Please reproduce the etymology entry on the Hebrew slang word below in full, word for word.

- [Document segment]:
########

פלוץ

fart (colloquial)

Origin: Likely a corruption of German Furz (fart), with the common phonetic substitution of resh → lamed
Root: Borrowed/corrupted from German Furz
First attestation: 1934, documented by Daniel Persky in the journal *Leshonenu* as then-current children's slang
Coined by: Unknown; first documented by Daniel Persky (1934)

פלוץ (plots) — fart

Etymology

The ancient Semitic languages all had words for flatulence that descended from a common Proto-Semitic root. Arabic has dharta, Aramaic has erat, and Akkadian had zaratu — all clearly related, pointing to a proto-Semitic root with final resh and tet. In Arabic, the initial consonant is a voiced emphatic dh; in Aramaic and Akkadian a pharyngeal ayin or tsade; in Hebrew the cognate would have been something like tsirta or tsarta, reconstructed through comparative Semitics. Ezekiel 8:17 preserves a likely euphemism: "they are sending the branch (zemorah) to their nose," which a 10th-century commentator named Reu'el (in a Cairo Geniza manuscript discovered in 1978) explicitly glossed as referring to people "letting wind out from underneath" pointing toward the Temple.

########

- [Dataset extract]:
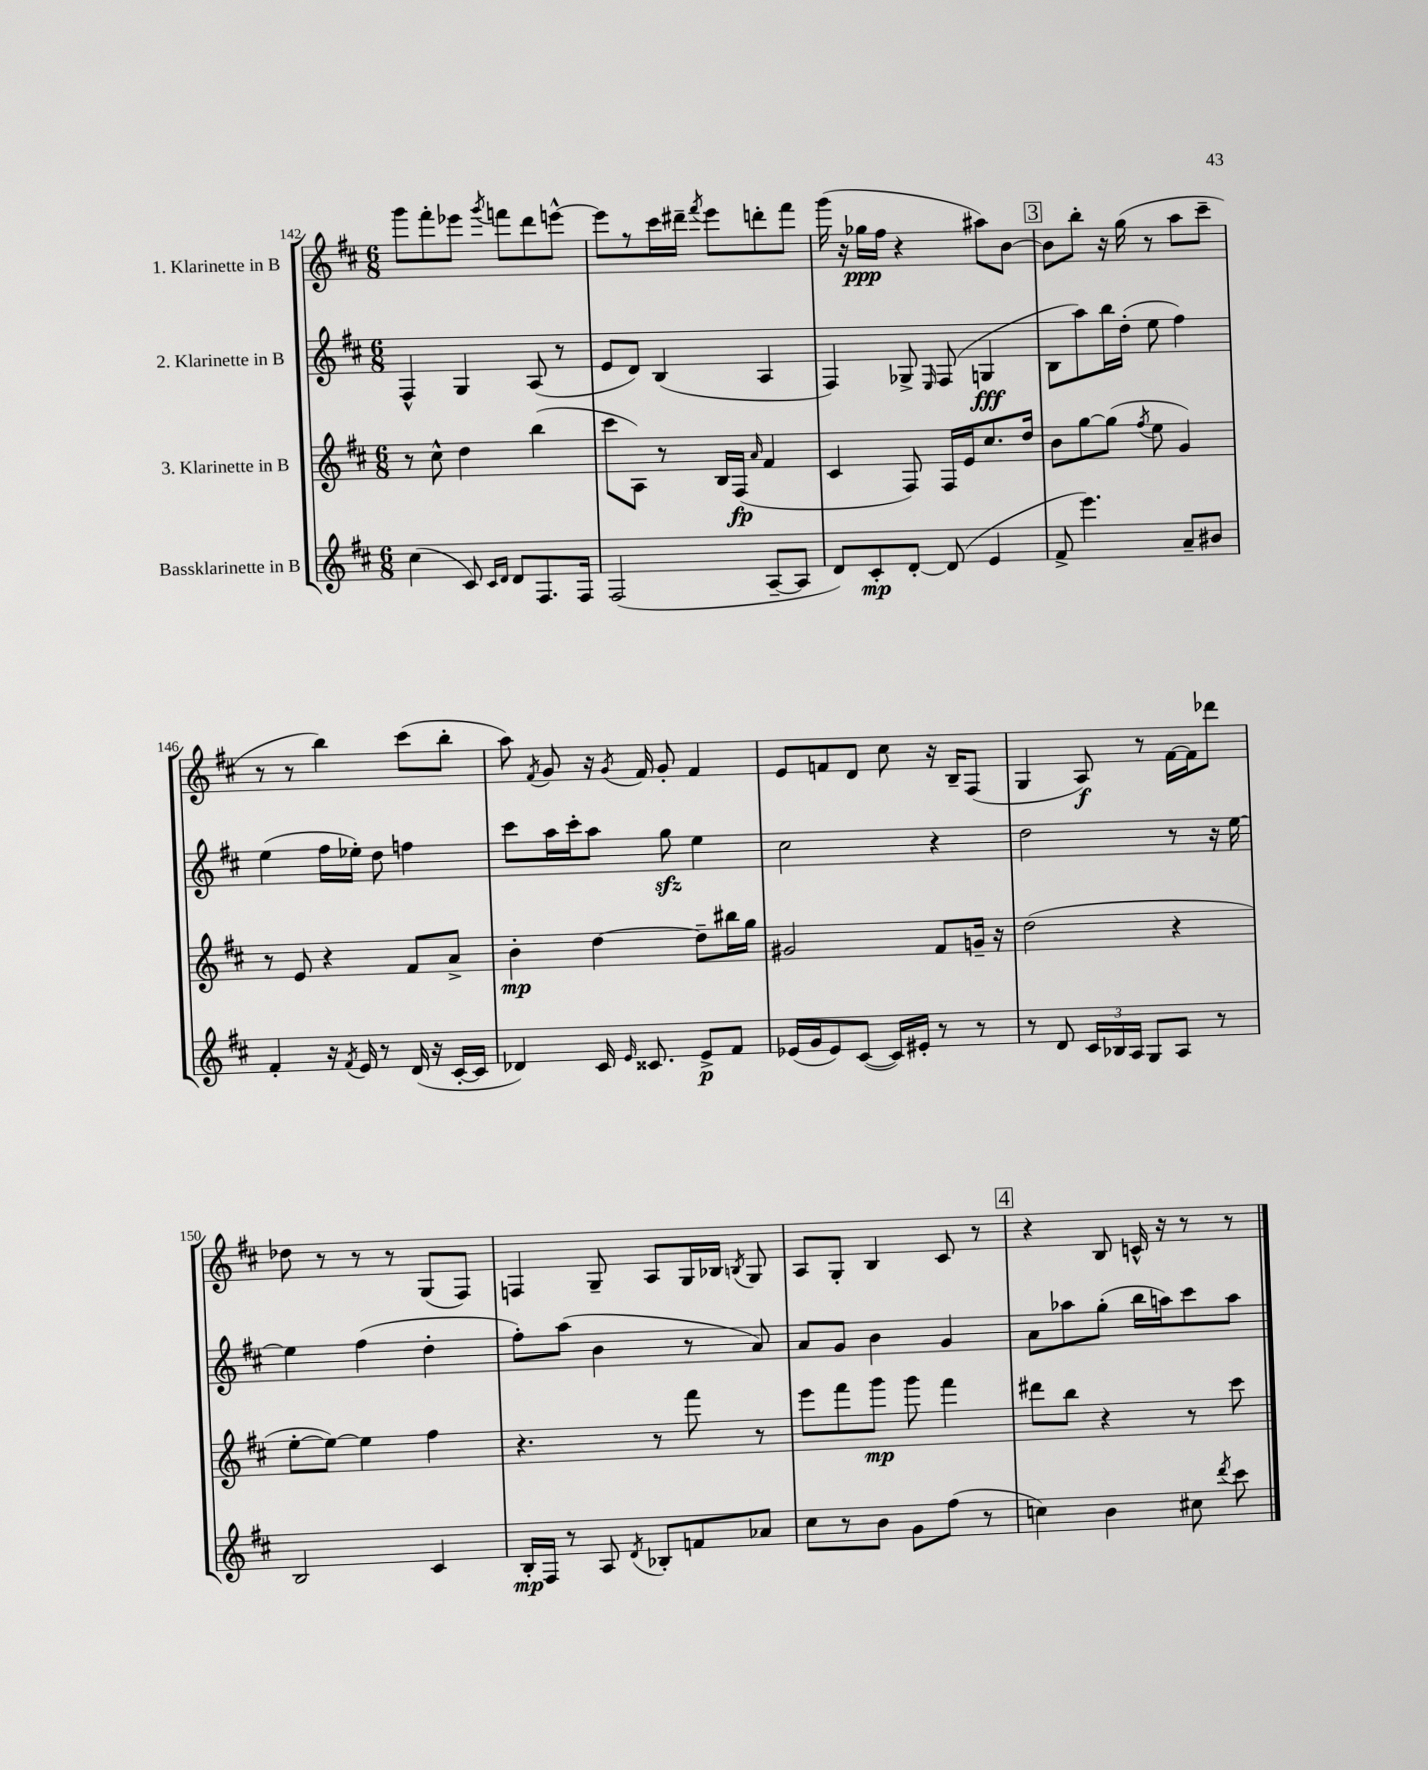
<<
\new StaffGroup <<
\new Staff = "s0" \with { instrumentName = "1. Klarinette in B" } {
    \clef treble \key d \major \numericTimeSignature \time 6/8
    \autoBeamOff g'''8[ fis'''8-. ees'''8] \acciaccatura { g'''8 } f'''8[ d'''8 e'''8]~-^ |
    e'''8[ r8 cis'''16 dis'''16]-- \acciaccatura { fis'''8 } e'''8[ d'''8-. fis'''8] |
    g'''16( r16 ges''16[\ppp fis''16] r4 ais''8[) b'8]~ |
    \mark \markup { \box "3" } b'8[ b''8]-. r16 g''16( r8 a''8[ cis'''8]-- |
    r8 r8 b''4) cis'''8[( b''8]-. |
    a''8) \acciaccatura { fis'8 } g'8 r16 \acciaccatura { g'8 } fis'16 g'8-. fis'4 |
    e'8[ f'8 d'8] cis''8 r16 b16[-- fis8]( |
    g4 a8\f) r8 fis'16[~ fis'16 des'''8] |
    des''8 r8 r8 r8 g8[( fis8]) |
    f4 g8-- a8[ g16 bes16] \acciaccatura { b8 } g8 |
    a8[ g8]-. b4 cis'8 r8 |
    \mark \markup { \box "4" } r4 b8 c'16-^ r16 r8 r8 \bar "|." |
}
\new Staff = "s1" \with { instrumentName = "2. Klarinette in B" } {
    \clef treble \key d \major \numericTimeSignature \time 6/8
    \autoBeamOff fis4-^ g4 a8( r8 |
    e'8[ d'8]) b4( a4 |
    fis4) ges8-> \grace { e16 } fis8( g4\fff |
    \mark \markup { \box "3" } b8[ a''8) b''16 d''16]-.( e''8 fis''4) |
    e''4( fis''16[ ees''16]-.) d''8 f''4 |
    cis'''8[ a''16 cis'''16-. a''8] g''8\sfz e''4 |
    cis''2 r4 |
    d''2 r8 r16 e''16~ |
    e''4 fis''4( d''4-. |
    fis''8[-.) a''8]( b'4 r8 a'8) |
    a'8[ g'8] b'4 g'4 |
    \mark \markup { \box "4" } a'8[ aes''8 g''8]-.( b''16[ a''16) cis'''8 a''8] \bar "|." |
}
\new Staff = "s2" \with { instrumentName = "3. Klarinette in B" } {
    \clef treble \key d \major \numericTimeSignature \time 6/8
    \autoBeamOff r8 cis''8-^ d''4 b''4( |
    cis'''8[ a8]) r8 b16[ fis16]\fp( \grace { a'16 } fis'4 |
    cis'4 fis8) fis16[ e'16 cis''8. d''16] |
    \mark \markup { \box "3" } b'8[ g''8~ g''8]( \acciaccatura { fis''8 } e''8 g'4) |
    r8 e'8 r4 fis'8[ a'8]-> |
    b'4-.\mp d''4~ d''8[-- bis''16 g''16] |
    gis'2 fis'8[ g'16]-- r16 |
    d''2( r4 |
    e''8[~-. e''8]~) e''4 fis''4 |
    r4. r8 fis'''8 r8 |
    e'''8[ fis'''8 g'''8]\mp g'''8 fis'''4 |
    \mark \markup { \box "4" } dis'''8[ b''8] r4 r8 cis'''8 \bar "|." |
}
\new Staff = "s3" \with { instrumentName = "Bassklarinette in B" } {
    \clef treble \key d \major \numericTimeSignature \time 6/8
    \autoBeamOff cis''4( cis'8) \grace { cis'16[ d'16] } d'8[ fis8. fis16] |
    fis2( a8[~-- a8] |
    d'8[) cis'8-.\mp d'8]~-. d'8( e'4 |
    \mark \markup { \box "3" } fis'8-> e'''4.) a'8[-- bis'8] |
    fis'4-. r16 \acciaccatura { fis'8 } e'16 r8 d'16( r16 cis'16[~-. cis'16] |
    des'4) cis'16 \grace { e'16 } cisis'8. e'8[->\p fis'8] |
    ees'16[( g'16 ees'8) cis'8]~( cis'16[) eis'16]-. r8 r8 |
    r8 d'8 \tuplet 3/2 { cis'16[ bes16 a16] } g8[ a8] r8 |
    b2 cis'4 |
    b16[-.\mp fis16] r8 a8 \acciaccatura { d'8 } bes8[-. f'8 aes'8] |
    cis''8[ r8 b'8] g'8[ fis''8]( r8 |
    \mark \markup { \box "4" } c''4) b'4 cis''8 \acciaccatura { d'''8 } cis'''8 \bar "|." |
}
>>
>>
\layout { \context { \Score currentBarNumber = #142 } }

########

- [Solution for this exercise]:
פלוץ

fart (colloquial)

Origin: Likely a corruption of German Furz (fart), with the common phonetic substitution of resh → lamed
Root: Borrowed/corrupted from German Furz
First attestation: 1934, documented by Daniel Persky in the journal *Leshonenu* as then-current children's slang
Coined by: Unknown; first documented by Daniel Persky (1934)

פלוץ (plots) — fart

Etymology

The ancient Semitic languages all had words for flatulence that descended from a common Proto-Semitic root. Arabic has dharta, Aramaic has erat, and Akkadian had zaratu — all clearly related, pointing to a proto-Semitic root with final resh and tet. In Arabic, the initial consonant is a voiced emphatic dh; in Aramaic and Akkadian a pharyngeal ayin or tsade; in Hebrew the cognate would have been something like tsirta or tsarta, reconstructed through comparative Semitics. Ezekiel 8:17 preserves a likely euphemism: "they are sending the branch (zemorah) to their nose," which a 10th-century commentator named Reu'el (in a Cairo Geniza manuscript discovered in 1978) explicitly glossed as referring to people "letting wind out from underneath" pointing toward the Temple.